Lina could only see the glasses from Helsing. She knew he was right on this. The human race was sure to be doomed against the ogre menace. There was one last hurdle. Set, put his furry hand to his aardvark snout, contemplating it.
“I will pass this along to the others,” Set explained as he looked at Theo. “For now, Theo, Aritaaku, you will return to the great temple where Anubis and I will safeguard you. Theo, your importance to this mission falls upon you. Your life cannot be put into jeopardy in any way. Do you understand?”
“I do,” Theo replied.
“Helsing, this will be a unified move by the Coalition. I will give you the honor of choosing the first castle that you wish to explore as the other teams are sent elsewhere.”
Helsing pointed at the map. “I will go to the Poenari Castle near Brasov.”
“Poenari Castle, Vlad’s greatest fortress...,” Lilith said as she fidgeted with her fingers. “I should go with you...”
“I wouldn’t recommend it.”
“It’s a place of underground tunnels and networks.”

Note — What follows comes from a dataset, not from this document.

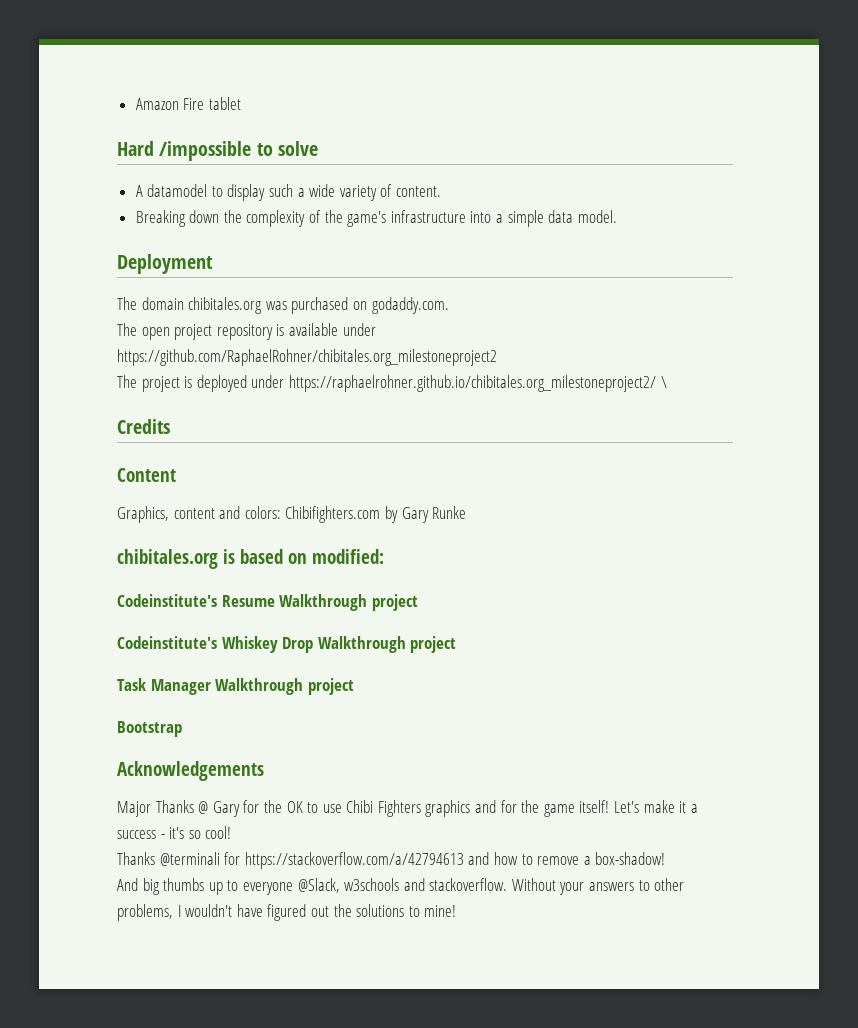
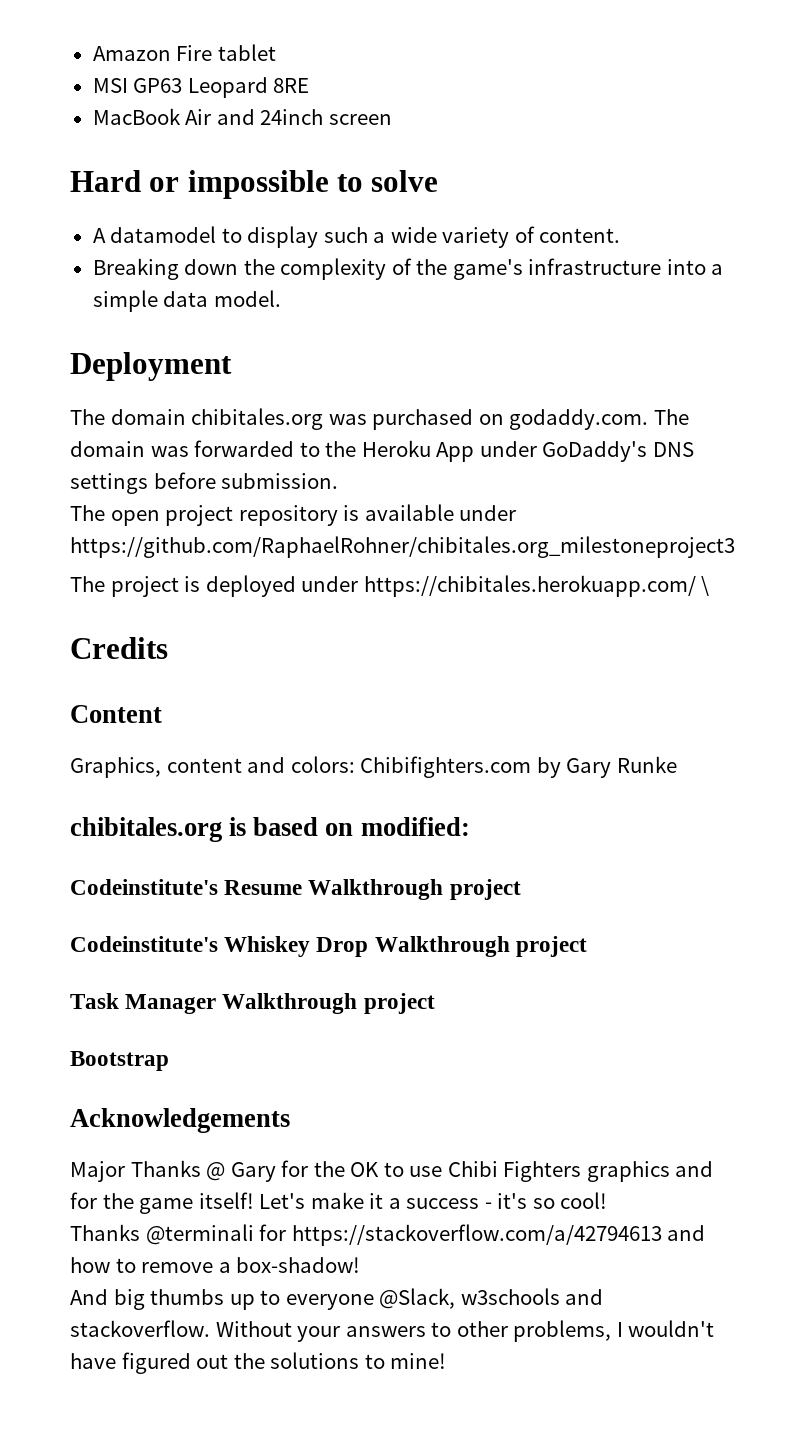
(241, 103) none -> [92,77,310,98] [92,108,392,125] // MSI GP63 Leopard 8RE // MacBook Air and 24inch screen
[159,141,252,161] /impossible -> [149,170,329,199] or impossible
(449, 305) none -> [653,409,689,425] [70,440,694,462] [70,472,339,494] The domain was forwarded to the Heroku App under GoDaddy's DNS settings before submission.
[117,349,497,366] https://github.com/RaphaelRohner/chibitales.org_milestoneproject2 -> [70,536,735,558] https://github.com/RaphaelRohner/chibitales.org_milestoneproject3
[288,375,656,392] https://raphaelrohner.github.io/chibitales.org_milestoneproject2/ -> [363,575,696,597] https://chibitales.herokuapp.com/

“I know you do, but you’re too tied up in this.”
“I’m not!”
“Yes, you are,” Helsing remained calmly adamant. “If both Carmilla and Dracula are there, you will get caught up in it. They will use your emotions to...”

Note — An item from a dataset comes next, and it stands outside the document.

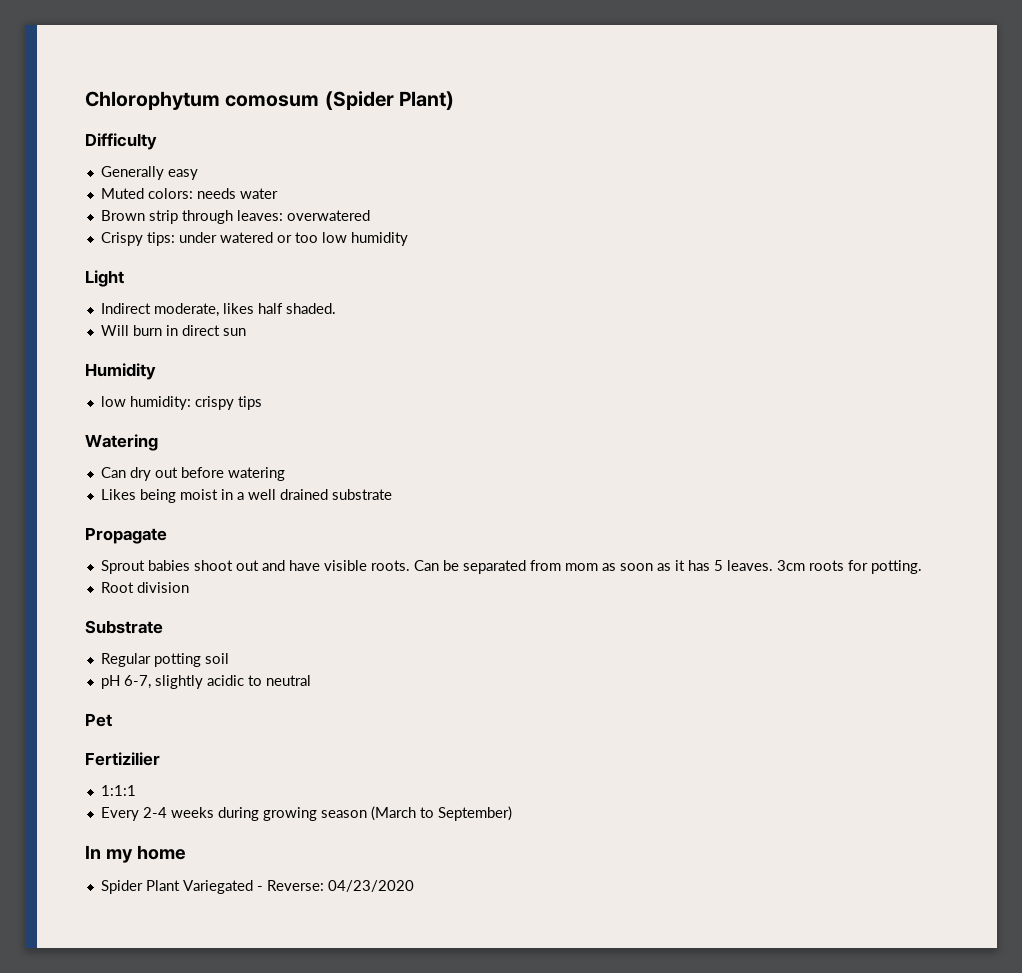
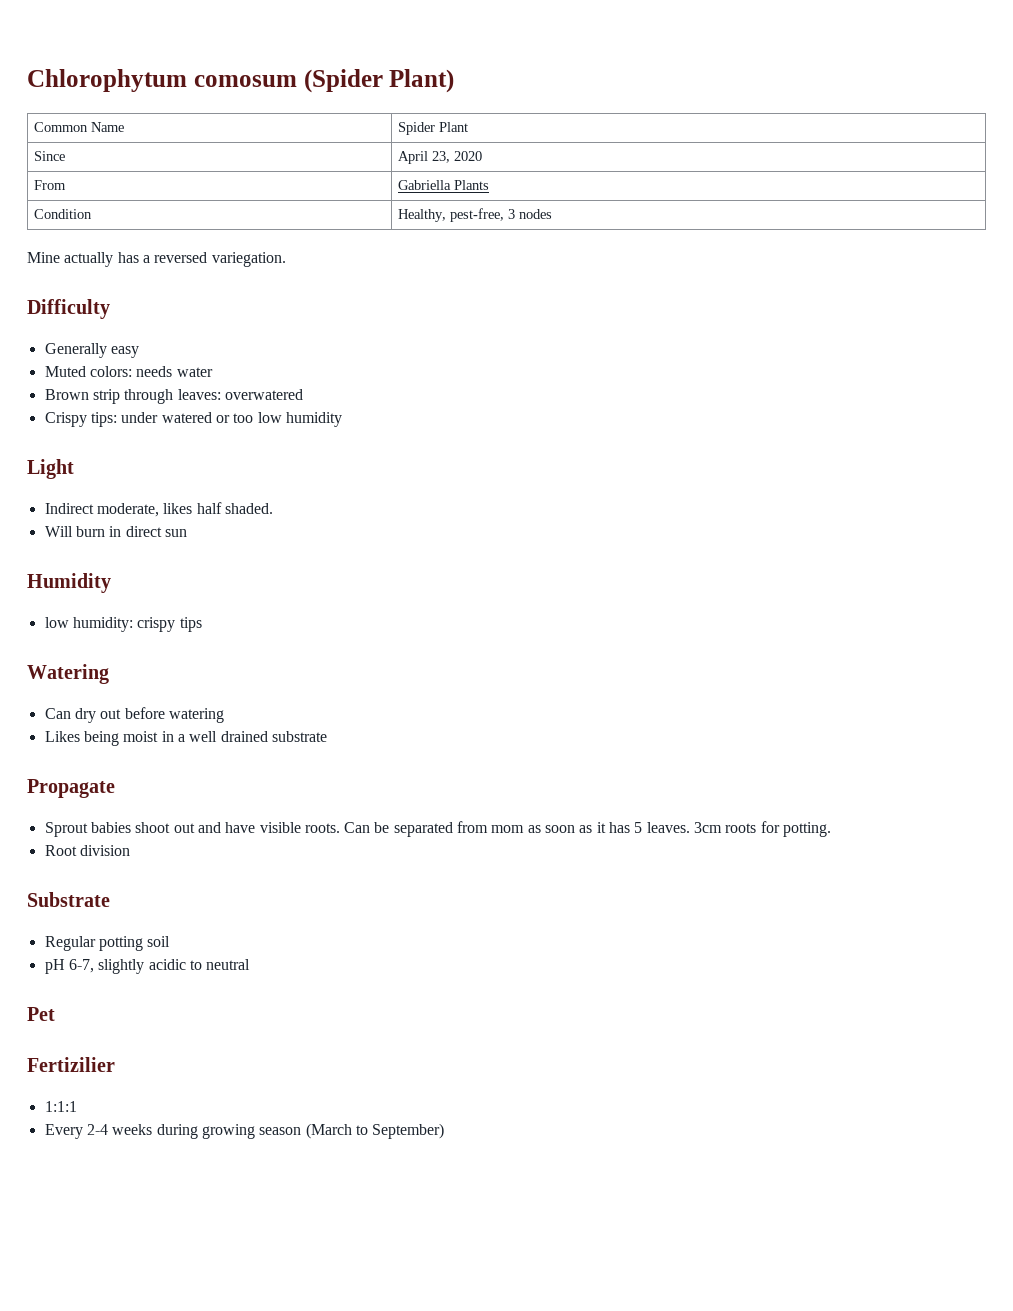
(455, 100) none -> [33,122,124,132] [397,122,468,135] [33,151,65,161] [397,151,482,164] [33,180,66,190] [397,180,489,190] [33,209,92,219] [397,208,552,222] [27,252,286,267] // Common Name | Spider Plant // Since | April 23, 2020 // From | Gabriella Plants // Condition | Healthy, pest-free, 3 nodes // Mine actually has a reversed variegation.
[85,845,186,863] [100,880,414,894] // In my home // Spider Plant Variegated - Reverse: 04/23/2020 -> (445, 1131) none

“Listen...” she interrupted him. “I should be there. I have to be there, especially if they are there. You can’t face them alone.”
“Helsing will not be alone,” Set explained. “Unfortunately, I can’t recommend both of you go to a dangerous location.”

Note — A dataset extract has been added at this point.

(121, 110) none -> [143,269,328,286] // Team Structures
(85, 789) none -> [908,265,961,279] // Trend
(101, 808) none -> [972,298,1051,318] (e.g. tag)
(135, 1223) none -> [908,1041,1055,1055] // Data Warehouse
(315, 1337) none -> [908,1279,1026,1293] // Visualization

Lilith showed anger as the other mythics watched Lilith point at Set. “I don’t care if you think it’s unsafe or not! I don’t care if you are more powerful than me or any of you! More and more ‘mythics’ are leaving this world and never coming back. Others leave this stupid unity that you call a Coalition. You want to see an example of Armageddon, then you’re looking at it. You want to save this Coalition, then you cut the head off the snake. If this is all true and Dracula is somehow alive, then I can tell you that he will be ready to face you ... all of you. He may not be more powerful than you, Set, but it won’t stop him from finding ways to do so.”